Vinca Merriman is a Master of Information candidate at the University of Toronto iSchool in the Culture and technology specialization. She is interested in the way various technologies can be used toward community building and social skills education. She is currently working on a thesis about the communities that form around various types of gaming.

Dr. Sara M. Grimes is Associate Professor in the Faculty of Information at the University of Toronto, where she teaches and researches in the areas of children's digital media culture(s), games and play studies, and critical theories of technology. She is Principal Investigator of the Kids DIY Media Partnership.


Playfulness and Parody in Children's Media Productions

Becky Parry, University of Nottingham, UK

In this paper I draw on data collected in several different research contexts where children were invited to create film. I reflect on the cultural and semiotic resources that children bring to the task of film-making, recognising them as aspects of their developing identities. I demonstrate the way that children playfully draw on 'what is to hand' Kress (2000) when creating stories and move freely between different media or forms of story when doing so (Robinson, 1996). As Robinson demonstrates, children are more likely to make use of their knowledge of genre and life experiences when reading texts. Drawing on empirically founded observations, I suggest that this is also the case when they assemble their ideas in the creation of texts. For example, when they create a scary animation they will draw on ideas from music, comics, theatre, picture books, animation and film which deploy many 'horror' conventions that they recognise as part of a particular sort of fictional world. I argue that this has important implications for the processes of production of moving image that we invite children to participate in.

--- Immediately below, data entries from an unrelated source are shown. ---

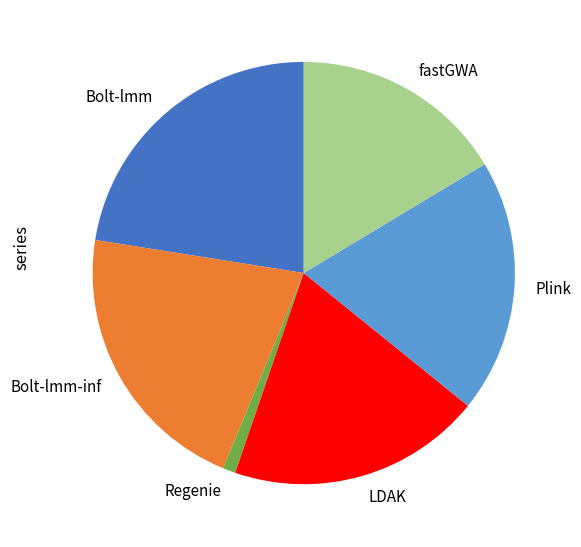

Between Bolt-lmm and fastGWA, which is larger?

Bolt-lmm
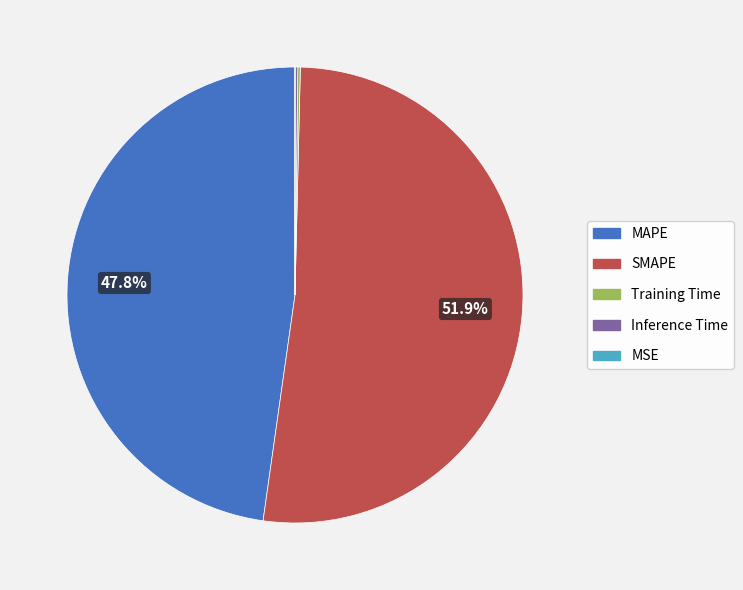

Does SMAPE account for over 50% of the chart?

Yes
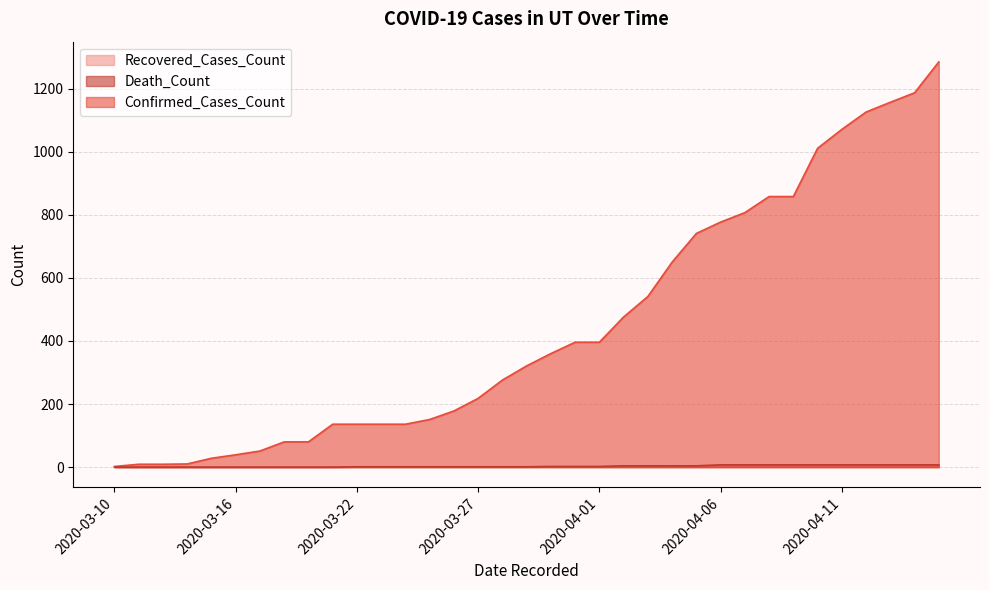

Which series has the largest range (max minus min)?

Confirmed_Cases_Count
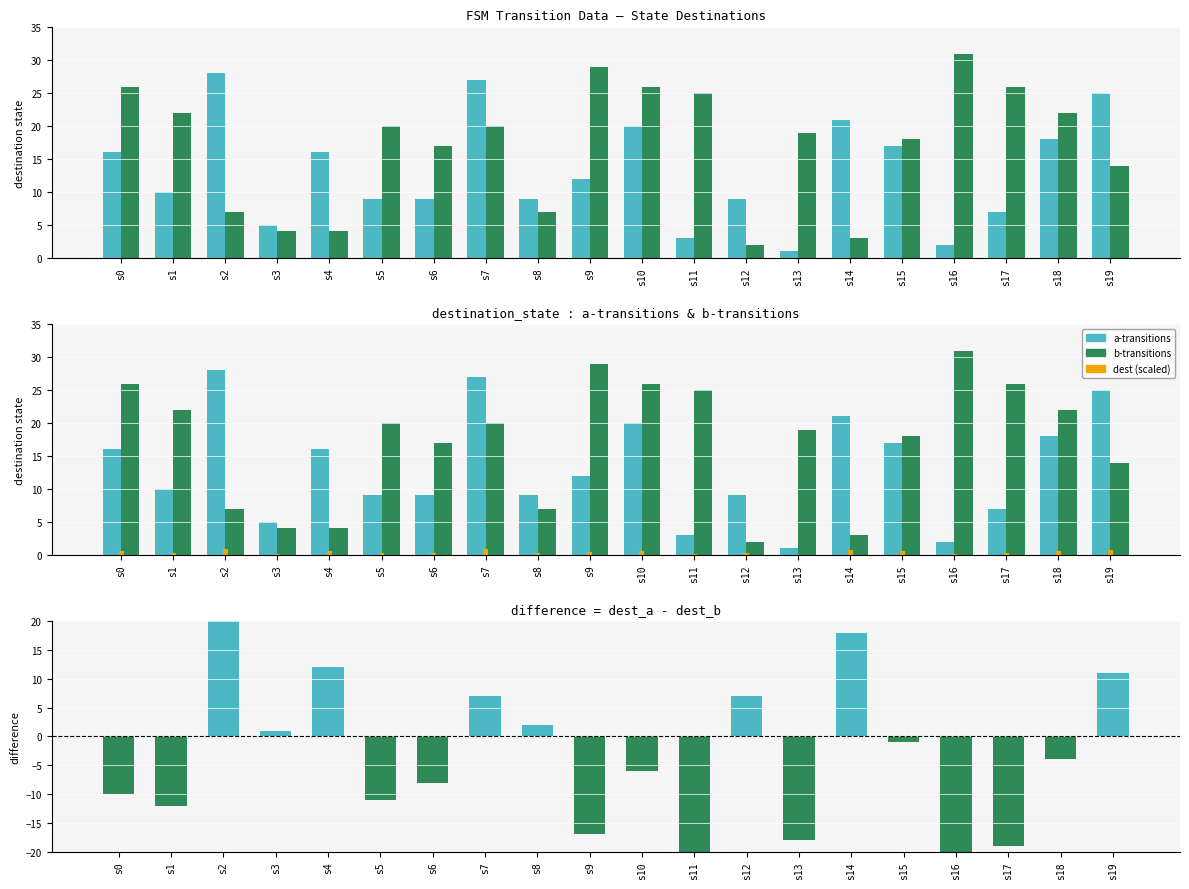

Rank the series by their average value, from lowest to highest.

a-transitions minus b-transitions, dest/32 (scaled), a-transitions, b-transitions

Through an analysis of films made by children I will reflect on what the affordances of animation and live-action drama production make possible. I will make use of Bahktin's notion of the carnivalesque to examine children's playful use of film to explore difficult and, at times, transgressive issues in their texts. In doing so I share insights into the pedagogic spaces which enable children to draw fully on their cultural and semiotic resources, raising questions about the aims and intentions of educators when providing film-making opportunities. In conclusion, I highlight a need for more playful approaches to film production which enable children to fully explore and articulate their own ideas, experiences and identities.

Biography

Dr Becky Parry is Assistant Professor at the University of Nottingham, in the School of education, and is a member of the Centre for Research in Arts, Literacy and Creativity. Becky is interested in arts education and playful approaches to the teaching and learning of literacy. Her research focuses particularly on children's film and media and film and media education. She is author of 'Children, Film and Literacy' published by Palgrave Macmillan. Becky was formerly a teacher and cinema educator and has worked on numerous creative production projects with children and young people. She has a strong interest in participatory and arts-based approaches to research.